[Saved entries]

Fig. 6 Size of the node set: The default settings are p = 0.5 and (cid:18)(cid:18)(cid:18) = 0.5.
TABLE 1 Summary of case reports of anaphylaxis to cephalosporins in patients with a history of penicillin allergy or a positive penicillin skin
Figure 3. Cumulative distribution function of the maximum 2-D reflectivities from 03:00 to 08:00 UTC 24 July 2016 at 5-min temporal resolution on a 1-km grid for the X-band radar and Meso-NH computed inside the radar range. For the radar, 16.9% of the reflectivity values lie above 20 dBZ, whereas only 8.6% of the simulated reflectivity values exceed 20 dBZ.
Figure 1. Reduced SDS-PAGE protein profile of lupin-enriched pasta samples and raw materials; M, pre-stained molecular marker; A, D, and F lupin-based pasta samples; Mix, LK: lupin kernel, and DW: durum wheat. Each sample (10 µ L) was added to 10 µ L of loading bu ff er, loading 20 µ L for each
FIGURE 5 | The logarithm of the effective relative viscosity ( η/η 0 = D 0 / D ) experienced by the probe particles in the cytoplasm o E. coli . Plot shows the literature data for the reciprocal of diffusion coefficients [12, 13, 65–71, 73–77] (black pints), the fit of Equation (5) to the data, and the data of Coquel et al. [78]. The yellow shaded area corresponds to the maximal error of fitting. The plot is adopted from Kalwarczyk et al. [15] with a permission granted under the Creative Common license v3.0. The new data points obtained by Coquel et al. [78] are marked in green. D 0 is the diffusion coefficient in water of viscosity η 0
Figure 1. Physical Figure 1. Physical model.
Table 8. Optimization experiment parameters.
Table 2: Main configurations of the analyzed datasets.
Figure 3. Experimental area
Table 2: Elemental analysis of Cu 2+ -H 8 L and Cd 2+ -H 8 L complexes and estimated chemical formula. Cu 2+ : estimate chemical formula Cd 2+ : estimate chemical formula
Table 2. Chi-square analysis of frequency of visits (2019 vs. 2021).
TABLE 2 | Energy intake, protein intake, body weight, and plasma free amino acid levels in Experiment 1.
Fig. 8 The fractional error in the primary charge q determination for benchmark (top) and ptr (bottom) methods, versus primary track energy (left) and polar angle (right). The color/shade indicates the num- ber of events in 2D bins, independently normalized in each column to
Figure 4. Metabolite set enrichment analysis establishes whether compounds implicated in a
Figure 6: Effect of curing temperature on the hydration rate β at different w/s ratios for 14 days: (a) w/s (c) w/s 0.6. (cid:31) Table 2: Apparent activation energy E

- [WHAT NEEDS TO BE DONE]:
Set down each record verbatim.

- [REPLY]:
Fig. 6 Size of the node set: The default settings are p = 0.5 and (cid:18)(cid:18)(cid:18) = 0.5.
TABLE 1 Summary of case reports of anaphylaxis to cephalosporins in patients with a history of penicillin allergy or a positive penicillin skin
Figure 3. Cumulative distribution function of the maximum 2-D reflectivities from 03:00 to 08:00 UTC 24 July 2016 at 5-min temporal resolution on a 1-km grid for the X-band radar and Meso-NH computed inside the radar range. For the radar, 16.9% of the reflectivity values lie above 20 dBZ, whereas only 8.6% of the simulated reflectivity values exceed 20 dBZ.
Figure 1. Reduced SDS-PAGE protein profile of lupin-enriched pasta samples and raw materials; M, pre-stained molecular marker; A, D, and F lupin-based pasta samples; Mix, LK: lupin kernel, and DW: durum wheat. Each sample (10 µ L) was added to 10 µ L of loading bu ff er, loading 20 µ L for each
FIGURE 5 | The logarithm of the effective relative viscosity ( η/η 0 = D 0 / D ) experienced by the probe particles in the cytoplasm o E. coli . Plot shows the literature data for the reciprocal of diffusion coefficients [12, 13, 65–71, 73–77] (black pints), the fit of Equation (5) to the data, and the data of Coquel et al. [78]. The yellow shaded area corresponds to the maximal error of fitting. The plot is adopted from Kalwarczyk et al. [15] with a permission granted under the Creative Common license v3.0. The new data points obtained by Coquel et al. [78] are marked in green. D 0 is the diffusion coefficient in water of viscosity η 0
Figure 1. Physical Figure 1. Physical model.
Table 8. Optimization experiment parameters.
Table 2: Main configurations of the analyzed datasets.
Figure 3. Experimental area
Table 2: Elemental analysis of Cu 2+ -H 8 L and Cd 2+ -H 8 L complexes and estimated chemical formula. Cu 2+ : estimate chemical formula Cd 2+ : estimate chemical formula
Table 2. Chi-square analysis of frequency of visits (2019 vs. 2021).
TABLE 2 | Energy intake, protein intake, body weight, and plasma free amino acid levels in Experiment 1.
Fig. 8 The fractional error in the primary charge q determination for benchmark (top) and ptr (bottom) methods, versus primary track energy (left) and polar angle (right). The color/shade indicates the num- ber of events in 2D bins, independently normalized in each column to
Figure 4. Metabolite set enrichment analysis establishes whether compounds implicated in a
Figure 6: Effect of curing temperature on the hydration rate β at different w/s ratios for 14 days: (a) w/s (c) w/s 0.6. (cid:31) Table 2: Apparent activation energy E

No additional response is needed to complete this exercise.